Des enfants français s'occupant de tombes au cimetière d'Australie d'Adélaïde tués au combat sur le front occidental (AWM E05925).

La 15e brigade attaqua à minuit. Alors qu’ils se dirigeaient vers la ligne de départ, un témoin s’est souvenu qu’ils  » tiraient sur la laisse et s’efforçaient de la tenir « . Beaucoup réalisaient que quelques heures plus tard, ce serait le troisième anniversaire du débarquement de l’Anzac à Gallipoli. Ils étaient impatients de se montrer à la hauteur de l’événement. Alors qu’elles avançaient, les troupes avancées du 59e bataillon essuyèrent des tirs de mitrailleuses. Ils reçurent l’ordre de charger.

La tension de la longue journée retomba ; les Australiens s’élancèrent en avant dans un grondement terrifiant qui se propagea le long de la ligne. Les Allemands étaient submergés, les Australiens avançaient sous les tirs de mitrailleuses et d’armes légères, s’enfonçant profondément dans le territoire ennemi. Ce fut, selon Pompey Elliott,  » un combat de soldats  » décidé par le courage des officiers subalternes et de leurs hommes d’infanterie.  Incapables de trouver la 13e de l’autre côté de Villers-Bretonneux, les officiers de la 15e brigade arrêtèrent leur avancée sur la route de Le Hamel.

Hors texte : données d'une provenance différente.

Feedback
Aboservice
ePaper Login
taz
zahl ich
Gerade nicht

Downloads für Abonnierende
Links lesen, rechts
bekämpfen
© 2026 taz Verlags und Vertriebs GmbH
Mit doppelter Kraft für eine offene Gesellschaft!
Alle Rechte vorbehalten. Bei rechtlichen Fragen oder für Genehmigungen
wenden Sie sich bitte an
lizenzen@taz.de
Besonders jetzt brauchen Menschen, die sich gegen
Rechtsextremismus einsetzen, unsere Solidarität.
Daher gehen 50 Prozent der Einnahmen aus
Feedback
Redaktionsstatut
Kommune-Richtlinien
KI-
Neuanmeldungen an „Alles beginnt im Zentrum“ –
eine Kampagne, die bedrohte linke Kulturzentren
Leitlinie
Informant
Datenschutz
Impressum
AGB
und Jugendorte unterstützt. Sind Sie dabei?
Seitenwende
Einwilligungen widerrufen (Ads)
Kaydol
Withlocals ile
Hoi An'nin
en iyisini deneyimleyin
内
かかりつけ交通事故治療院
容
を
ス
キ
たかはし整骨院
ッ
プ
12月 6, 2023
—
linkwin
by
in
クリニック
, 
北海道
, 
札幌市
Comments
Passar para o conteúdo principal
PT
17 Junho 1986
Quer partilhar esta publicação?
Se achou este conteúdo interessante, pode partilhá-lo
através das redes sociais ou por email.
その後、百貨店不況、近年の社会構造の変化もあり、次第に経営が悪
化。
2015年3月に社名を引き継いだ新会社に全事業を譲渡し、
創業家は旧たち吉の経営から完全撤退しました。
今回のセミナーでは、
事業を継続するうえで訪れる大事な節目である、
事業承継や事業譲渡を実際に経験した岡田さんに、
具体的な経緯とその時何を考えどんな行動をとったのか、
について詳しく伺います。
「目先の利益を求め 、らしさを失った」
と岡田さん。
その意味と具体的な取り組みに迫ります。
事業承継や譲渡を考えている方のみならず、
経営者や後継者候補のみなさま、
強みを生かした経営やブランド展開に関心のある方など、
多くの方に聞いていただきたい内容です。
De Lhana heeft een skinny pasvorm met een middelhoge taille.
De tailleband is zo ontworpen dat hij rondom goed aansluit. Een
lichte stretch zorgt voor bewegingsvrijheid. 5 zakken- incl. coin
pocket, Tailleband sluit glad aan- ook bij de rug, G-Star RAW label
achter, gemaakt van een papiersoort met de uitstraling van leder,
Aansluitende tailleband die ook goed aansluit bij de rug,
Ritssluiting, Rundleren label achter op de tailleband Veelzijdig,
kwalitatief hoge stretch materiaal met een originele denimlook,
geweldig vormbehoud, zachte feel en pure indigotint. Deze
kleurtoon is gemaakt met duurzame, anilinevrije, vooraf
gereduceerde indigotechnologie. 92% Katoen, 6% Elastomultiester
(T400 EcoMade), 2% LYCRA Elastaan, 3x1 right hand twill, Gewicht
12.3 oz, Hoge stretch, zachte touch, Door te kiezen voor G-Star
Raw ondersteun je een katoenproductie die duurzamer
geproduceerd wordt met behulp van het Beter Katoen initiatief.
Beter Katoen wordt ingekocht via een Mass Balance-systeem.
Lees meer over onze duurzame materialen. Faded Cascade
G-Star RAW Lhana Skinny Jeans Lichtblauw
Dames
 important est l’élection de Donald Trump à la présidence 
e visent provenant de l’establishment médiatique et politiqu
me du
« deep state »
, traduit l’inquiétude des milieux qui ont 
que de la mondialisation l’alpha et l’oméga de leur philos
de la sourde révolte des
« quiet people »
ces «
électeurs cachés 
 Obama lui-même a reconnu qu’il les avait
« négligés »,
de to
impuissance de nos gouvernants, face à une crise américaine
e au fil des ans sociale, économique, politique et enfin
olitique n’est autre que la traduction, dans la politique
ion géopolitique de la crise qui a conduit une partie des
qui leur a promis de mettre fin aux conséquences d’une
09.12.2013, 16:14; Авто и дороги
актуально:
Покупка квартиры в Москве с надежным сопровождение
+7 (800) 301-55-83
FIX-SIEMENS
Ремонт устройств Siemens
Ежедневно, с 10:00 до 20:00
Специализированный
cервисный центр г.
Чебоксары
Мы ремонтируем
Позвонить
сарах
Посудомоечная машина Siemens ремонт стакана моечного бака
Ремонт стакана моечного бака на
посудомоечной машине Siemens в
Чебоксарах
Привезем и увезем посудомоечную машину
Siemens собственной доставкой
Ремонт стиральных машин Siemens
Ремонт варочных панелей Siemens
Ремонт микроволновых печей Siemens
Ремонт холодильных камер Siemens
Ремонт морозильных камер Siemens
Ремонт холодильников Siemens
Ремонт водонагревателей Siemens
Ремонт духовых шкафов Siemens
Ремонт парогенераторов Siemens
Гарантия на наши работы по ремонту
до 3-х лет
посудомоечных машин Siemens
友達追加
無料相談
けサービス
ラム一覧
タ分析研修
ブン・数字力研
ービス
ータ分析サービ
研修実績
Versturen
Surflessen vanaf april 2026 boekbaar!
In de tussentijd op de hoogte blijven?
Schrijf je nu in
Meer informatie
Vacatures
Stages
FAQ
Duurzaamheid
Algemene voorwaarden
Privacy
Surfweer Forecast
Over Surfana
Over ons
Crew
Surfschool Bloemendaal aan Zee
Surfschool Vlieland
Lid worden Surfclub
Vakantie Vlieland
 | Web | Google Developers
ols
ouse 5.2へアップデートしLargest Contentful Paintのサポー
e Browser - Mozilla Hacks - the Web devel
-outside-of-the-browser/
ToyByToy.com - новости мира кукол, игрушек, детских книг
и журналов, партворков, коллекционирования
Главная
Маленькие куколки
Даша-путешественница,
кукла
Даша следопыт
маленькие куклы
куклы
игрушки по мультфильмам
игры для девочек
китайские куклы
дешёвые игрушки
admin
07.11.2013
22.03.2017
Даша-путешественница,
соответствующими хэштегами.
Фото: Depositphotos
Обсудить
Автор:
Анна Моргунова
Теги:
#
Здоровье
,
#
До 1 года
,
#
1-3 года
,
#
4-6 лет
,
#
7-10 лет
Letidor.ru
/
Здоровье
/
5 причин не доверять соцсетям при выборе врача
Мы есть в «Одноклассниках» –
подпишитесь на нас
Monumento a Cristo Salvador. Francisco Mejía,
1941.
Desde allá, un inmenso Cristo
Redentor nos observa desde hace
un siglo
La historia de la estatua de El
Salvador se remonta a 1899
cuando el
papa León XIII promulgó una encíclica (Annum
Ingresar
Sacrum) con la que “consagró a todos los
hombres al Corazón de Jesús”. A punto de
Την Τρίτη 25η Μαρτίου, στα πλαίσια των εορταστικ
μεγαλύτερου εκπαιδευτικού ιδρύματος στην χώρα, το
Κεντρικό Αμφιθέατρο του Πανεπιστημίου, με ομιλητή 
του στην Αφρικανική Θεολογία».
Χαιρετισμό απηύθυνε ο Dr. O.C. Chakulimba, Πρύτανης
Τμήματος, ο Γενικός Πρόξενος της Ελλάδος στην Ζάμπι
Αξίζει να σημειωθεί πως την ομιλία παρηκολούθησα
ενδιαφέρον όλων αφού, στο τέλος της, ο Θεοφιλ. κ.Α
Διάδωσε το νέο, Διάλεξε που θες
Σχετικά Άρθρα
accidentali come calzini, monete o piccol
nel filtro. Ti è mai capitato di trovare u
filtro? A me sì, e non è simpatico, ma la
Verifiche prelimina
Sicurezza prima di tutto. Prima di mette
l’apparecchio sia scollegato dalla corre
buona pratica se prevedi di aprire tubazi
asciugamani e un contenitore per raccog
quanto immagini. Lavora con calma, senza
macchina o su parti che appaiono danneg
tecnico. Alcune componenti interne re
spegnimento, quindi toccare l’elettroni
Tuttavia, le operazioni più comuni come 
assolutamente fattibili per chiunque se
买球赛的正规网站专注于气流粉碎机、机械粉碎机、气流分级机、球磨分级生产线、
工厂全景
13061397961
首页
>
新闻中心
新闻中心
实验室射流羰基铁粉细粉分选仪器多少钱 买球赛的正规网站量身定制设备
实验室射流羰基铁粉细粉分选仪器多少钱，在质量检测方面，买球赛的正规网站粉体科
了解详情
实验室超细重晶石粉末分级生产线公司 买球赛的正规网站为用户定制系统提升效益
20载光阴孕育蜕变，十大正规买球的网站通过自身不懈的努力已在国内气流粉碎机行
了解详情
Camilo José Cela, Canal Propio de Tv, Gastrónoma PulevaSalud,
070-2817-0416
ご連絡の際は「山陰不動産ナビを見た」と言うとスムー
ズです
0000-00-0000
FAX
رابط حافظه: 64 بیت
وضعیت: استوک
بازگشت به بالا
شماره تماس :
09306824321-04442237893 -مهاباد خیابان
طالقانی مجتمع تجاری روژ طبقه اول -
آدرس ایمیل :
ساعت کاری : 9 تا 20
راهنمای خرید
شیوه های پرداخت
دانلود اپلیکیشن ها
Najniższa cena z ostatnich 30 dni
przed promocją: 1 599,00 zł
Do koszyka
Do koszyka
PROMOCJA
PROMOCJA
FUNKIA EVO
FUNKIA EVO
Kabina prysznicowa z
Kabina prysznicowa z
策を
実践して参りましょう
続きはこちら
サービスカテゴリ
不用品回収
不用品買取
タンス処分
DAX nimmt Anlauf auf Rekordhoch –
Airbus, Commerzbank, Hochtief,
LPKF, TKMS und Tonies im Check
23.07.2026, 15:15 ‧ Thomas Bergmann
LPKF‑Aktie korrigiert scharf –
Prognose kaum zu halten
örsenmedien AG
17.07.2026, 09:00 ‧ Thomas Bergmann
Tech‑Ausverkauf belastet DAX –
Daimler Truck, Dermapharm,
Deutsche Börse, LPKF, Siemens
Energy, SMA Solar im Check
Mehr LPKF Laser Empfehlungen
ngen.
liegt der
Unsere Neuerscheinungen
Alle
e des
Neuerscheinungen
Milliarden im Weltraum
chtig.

David Whinfield a survécu au combat et s’est distingué le moment venu. Pour sa « bravoure et son indifférence totale à l’égard de sa sécurité personnelle … continuant à secourir, panser et transporter les blessés vers les postes de secours … malgré l’intensité des tirs de barrage de l’artillerie et des mitrailleuses ennemies », Whinfield a reçu la Military Medal (Médaille militaire).

Vue de l'église en ruine de Villers-Bretonneux. AWM E02157
Vue de l'église en ruine de Villers-Bretonneux - AWM E02157

Les Australiens n’avaient pas été en mesure de se rejoindre, mais à l’aube de l’Anzac Day, il était clair qu’ils avaient remporté un succès considérable. Alors que le soleil se levait, des éléments du 57e bataillon commencèrent à se diriger vers Villers-Bretonneux depuis le nord-est, éliminant les Allemands de la ville et faisant des dizaines de prisonniers aux troupes britanniques qui commençaient alors à avancer. Les brèches entre les positions australiennes à l’extérieur de la ville furent comblées et, le 27 avril, le 60e bataillon mena une action difficile et coûteuse pour redresser la ligne. Une contre-attaque allemande fut brisée avant même d’avoir pu commencer, et le front se stabilisa.

 

À Villers-Bretonneux, les Allemands ont perdu une position importante, mettant un terme à ce qu’un historien appellera « la dangereuse poussée vers Amiens ». Le général Monash écrira une semaine plus tard qu’il considère l’attaque comme « l’un des plus hauts faits d’armes jamais accomplis par les Australiens ou toute autre troupe pendant la guerre ». Il en aura coûté à la 13e brigade 1009 morts et blessés et 455 à la 15e. Cela restera l’une des actions les plus connues menées par les troupes de l’AIF. Après Villers-Bretonneux, les divisions allemandes sur le front de la Somme adoptent des positions défensives et ne reprennent jamais plus l’initiative.